The total loss is a weighted sum: Expression reconstruction (\(\lambda_{expr}=1\)) + Rotation reconstruction (\(\lambda_{rot}=8\)) + Translation reconstruction (\(\lambda_{trans}=1\)) + Vertex velocity regularization (\(\lambda_{vel}=1\)) + Auxiliary gaze loss (\(\lambda_{gaze}=5\)). Rotation and gaze are prioritized to emphasize orientation and mutual gaze.

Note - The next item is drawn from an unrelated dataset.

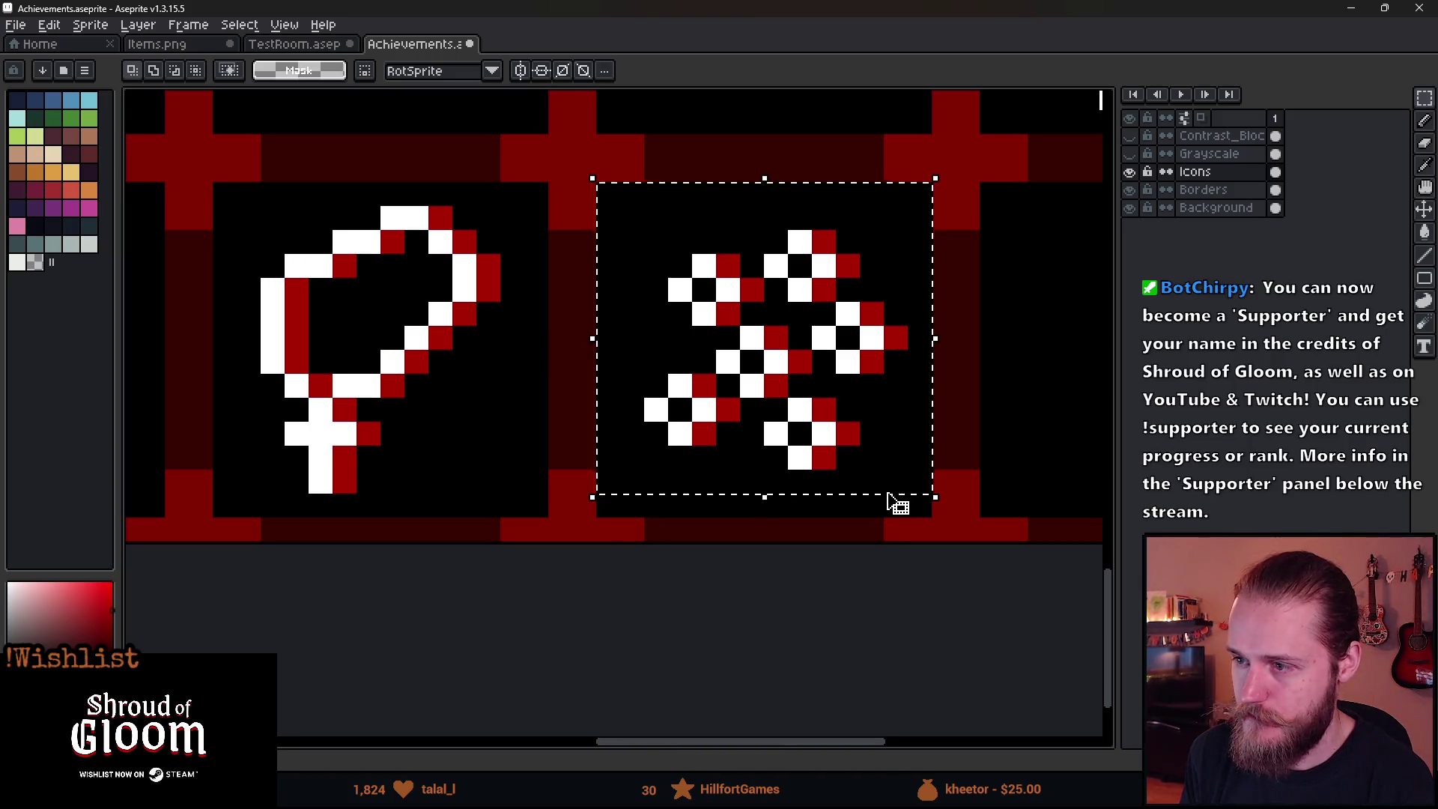
key(Delete)
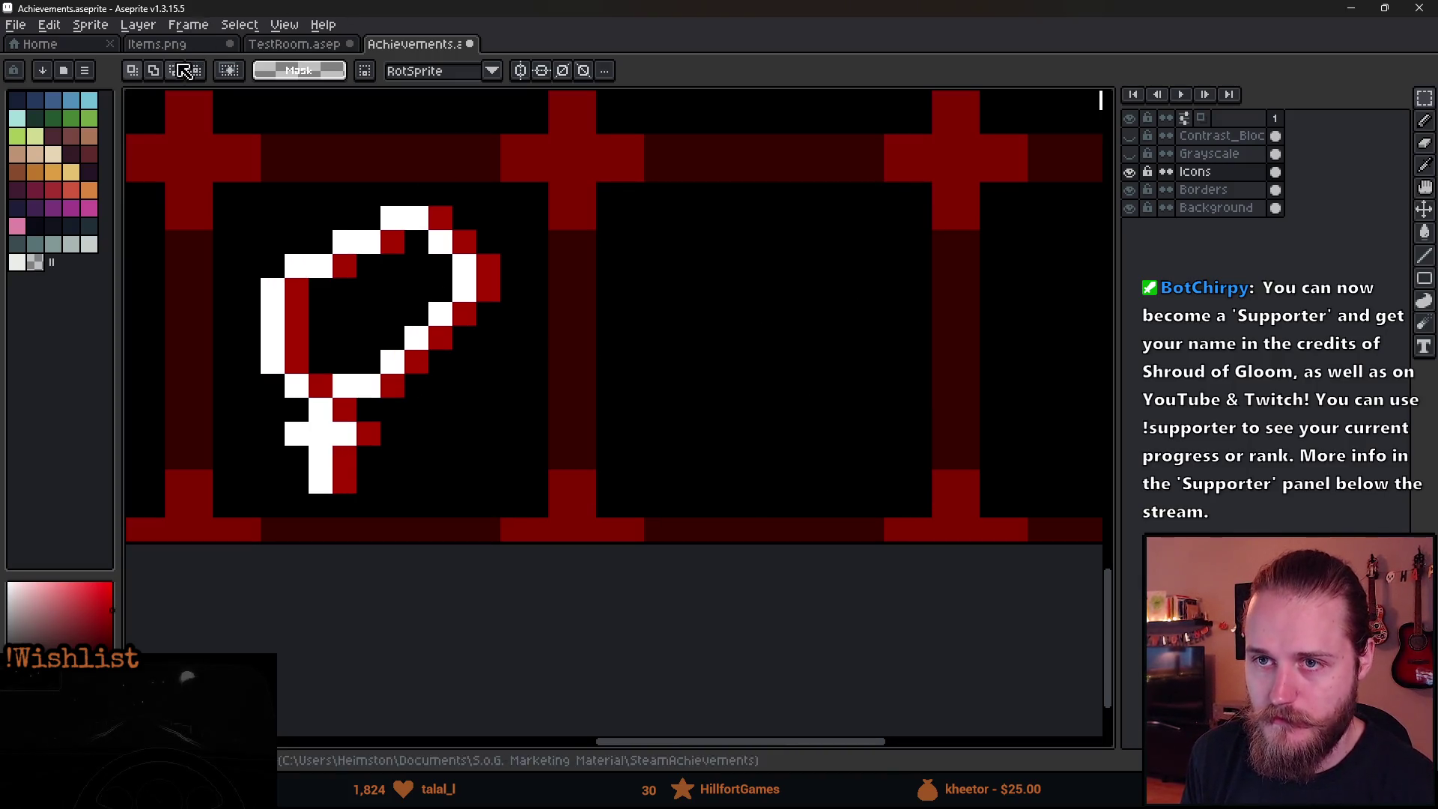
click(177, 54)
drag(498, 378, 642, 353)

Training used 16×A100 GPUs for 200K steps.

Key Experimental Results

Main Results: Quantitative Comparison (Table 2)

Method FD ↓ P-FD ↓ MSE-FULL ↓ MSE-ROT ↓ MSE-EYE ↓ MSE-LIP ↓ vMSE-FULL ↓ SID-SPE ↑ SID-LIS ↑
CodeTalker 47.23 70.54 10.47 14.28 3.07 2.95 12.49 0 0
DualTalk 28.41 38.29 9.91 8.42 2.11 2.50 8.32 1.57 1.95
Ours 10.43 18.24 4.03 3.50 0.98 0.35 7.99 2.28 2.48

Ablation Study (Table 3)

Configuration FD ↓ P-FD ↓ MSE-EXP ↓ MSE-TRAN ↓ MSE-ROT ↓
Single person data only 50.45 50.05 10.01 2.32 3.88
No Stage 2 (Pre-train only) 60.12 64.44 7.73 1.71 2.94
No Cross-Attention 30.49 40.87 6.87 1.54 2.98
Full Model 21.71 22.56 5.97 1.50 2.48

Key Findings

  1. FD Dominance: Ours achieves FD=10.43, less than 1/3 of the strongest baseline DualTalk (28.41), and MSE-LIP reduces by 86%.
  2. Two-Stage Necessity: Removing Stage 2 or using only single-person data significantly degrades FD, proving the need to combine interaction and lip-sync training.
  3. Cross-Attention Impact: Removing it raises P-FD from 22.56 to 40.87, highlighting its role in speak-listen response modeling.
  4. Gaze Loss Impact: Removing it increases MSE-TRAN, suggesting gaze constraints indirectly improve overall spatial positioning.

Highlights & Insights

  1. Paradigm Shift: Moves from independent avatars to explicit 3D co-location (relative position, orientation, eye contact).
  2. Data Engineering: Cleverly combines diverse, noisy conversation data for interactions with clean data for precision.
  3. Selective Gaze Loss: Weighting gaze loss based on head rotation variance focuses the model on learning meaningful interactive patterns.
  4. LLM Control: The few-shot Gemini interface provides an elegant solution for mapping natural language to 3D layouts.

Limitations & Future Work

  1. Quality depends on source separation/VAD; performance may drop in high-noise or heavy-overlap scenarios.
  2. 3DMM parameters limit fine micro-expressions and asymmetric movements.
  3. Does not yet cover full-body gestures or posture interactions.
  4. LLM-based layout mapping may have limited generalization for complex or rare scenario descriptions.
  • Single-person Head: FaceFormer and CodeTalker lack interactive modeling.
  • Conversation Generation: DualTalk handles dyads but lacks spatial relationships in a shared room.
  • Insight: The continuous role embedding interpolation and the "interaction + detail" two-stage strategy are highly generalizable for generative modeling.

Rating

Dimension Score (1-10) Description
Novelty 9 First to explicitly model co-located 3D dyadic conversations.
Technical Depth 8 Sophisticated architecture integrating cross-attention, FiLM, and two-stage training.
Experimental Thoroughness 9 Extensive quantitative comparison against 11 baselines and solid human evaluation.
Engineering Value 9 The scale and construction pipeline of the 50k+ hour datasets are significant.
Total Score 8.6 A pioneering work in co-located conversation generation with robust design and results.